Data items

......

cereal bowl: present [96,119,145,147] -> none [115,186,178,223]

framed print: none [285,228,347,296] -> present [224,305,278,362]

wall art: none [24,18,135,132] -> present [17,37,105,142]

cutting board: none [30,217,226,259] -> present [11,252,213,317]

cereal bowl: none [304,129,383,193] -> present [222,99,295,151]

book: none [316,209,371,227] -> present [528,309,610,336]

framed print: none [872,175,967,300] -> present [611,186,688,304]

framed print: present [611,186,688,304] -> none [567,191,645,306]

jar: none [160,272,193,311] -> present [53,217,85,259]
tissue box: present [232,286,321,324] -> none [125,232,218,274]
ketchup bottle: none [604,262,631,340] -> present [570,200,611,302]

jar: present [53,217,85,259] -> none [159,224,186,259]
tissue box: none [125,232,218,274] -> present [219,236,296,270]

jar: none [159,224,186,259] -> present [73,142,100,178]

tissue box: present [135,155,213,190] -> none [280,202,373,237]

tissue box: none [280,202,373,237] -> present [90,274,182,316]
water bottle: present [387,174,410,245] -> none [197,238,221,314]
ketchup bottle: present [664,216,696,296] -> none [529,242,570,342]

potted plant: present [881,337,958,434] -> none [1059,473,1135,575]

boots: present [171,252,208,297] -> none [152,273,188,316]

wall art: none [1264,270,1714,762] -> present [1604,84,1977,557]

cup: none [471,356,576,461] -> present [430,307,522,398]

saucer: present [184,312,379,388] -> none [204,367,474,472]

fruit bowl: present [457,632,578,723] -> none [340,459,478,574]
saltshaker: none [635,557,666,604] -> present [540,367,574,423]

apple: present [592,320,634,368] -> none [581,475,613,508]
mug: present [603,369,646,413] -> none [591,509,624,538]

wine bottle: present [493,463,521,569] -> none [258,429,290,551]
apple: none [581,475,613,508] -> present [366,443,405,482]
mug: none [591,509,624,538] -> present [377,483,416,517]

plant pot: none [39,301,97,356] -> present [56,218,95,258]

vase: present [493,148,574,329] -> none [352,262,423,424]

......

What you need to do → Would you transcribe every entry exactly, leaving nothing out?

Expected answer →
cereal bowl: present [96,119,145,147] -> none [115,186,178,223]

framed print: none [285,228,347,296] -> present [224,305,278,362]

wall art: none [24,18,135,132] -> present [17,37,105,142]

cutting board: none [30,217,226,259] -> present [11,252,213,317]

cereal bowl: none [304,129,383,193] -> present [222,99,295,151]

book: none [316,209,371,227] -> present [528,309,610,336]

framed print: none [872,175,967,300] -> present [611,186,688,304]

framed print: present [611,186,688,304] -> none [567,191,645,306]

jar: none [160,272,193,311] -> present [53,217,85,259]
tissue box: present [232,286,321,324] -> none [125,232,218,274]
ketchup bottle: none [604,262,631,340] -> present [570,200,611,302]

jar: present [53,217,85,259] -> none [159,224,186,259]
tissue box: none [125,232,218,274] -> present [219,236,296,270]

jar: none [159,224,186,259] -> present [73,142,100,178]

tissue box: present [135,155,213,190] -> none [280,202,373,237]

tissue box: none [280,202,373,237] -> present [90,274,182,316]
water bottle: present [387,174,410,245] -> none [197,238,221,314]
ketchup bottle: present [664,216,696,296] -> none [529,242,570,342]

potted plant: present [881,337,958,434] -> none [1059,473,1135,575]

boots: present [171,252,208,297] -> none [152,273,188,316]

wall art: none [1264,270,1714,762] -> present [1604,84,1977,557]

cup: none [471,356,576,461] -> present [430,307,522,398]

saucer: present [184,312,379,388] -> none [204,367,474,472]

fruit bowl: present [457,632,578,723] -> none [340,459,478,574]
saltshaker: none [635,557,666,604] -> present [540,367,574,423]

apple: present [592,320,634,368] -> none [581,475,613,508]
mug: present [603,369,646,413] -> none [591,509,624,538]

wine bottle: present [493,463,521,569] -> none [258,429,290,551]
apple: none [581,475,613,508] -> present [366,443,405,482]
mug: none [591,509,624,538] -> present [377,483,416,517]

plant pot: none [39,301,97,356] -> present [56,218,95,258]

vase: present [493,148,574,329] -> none [352,262,423,424]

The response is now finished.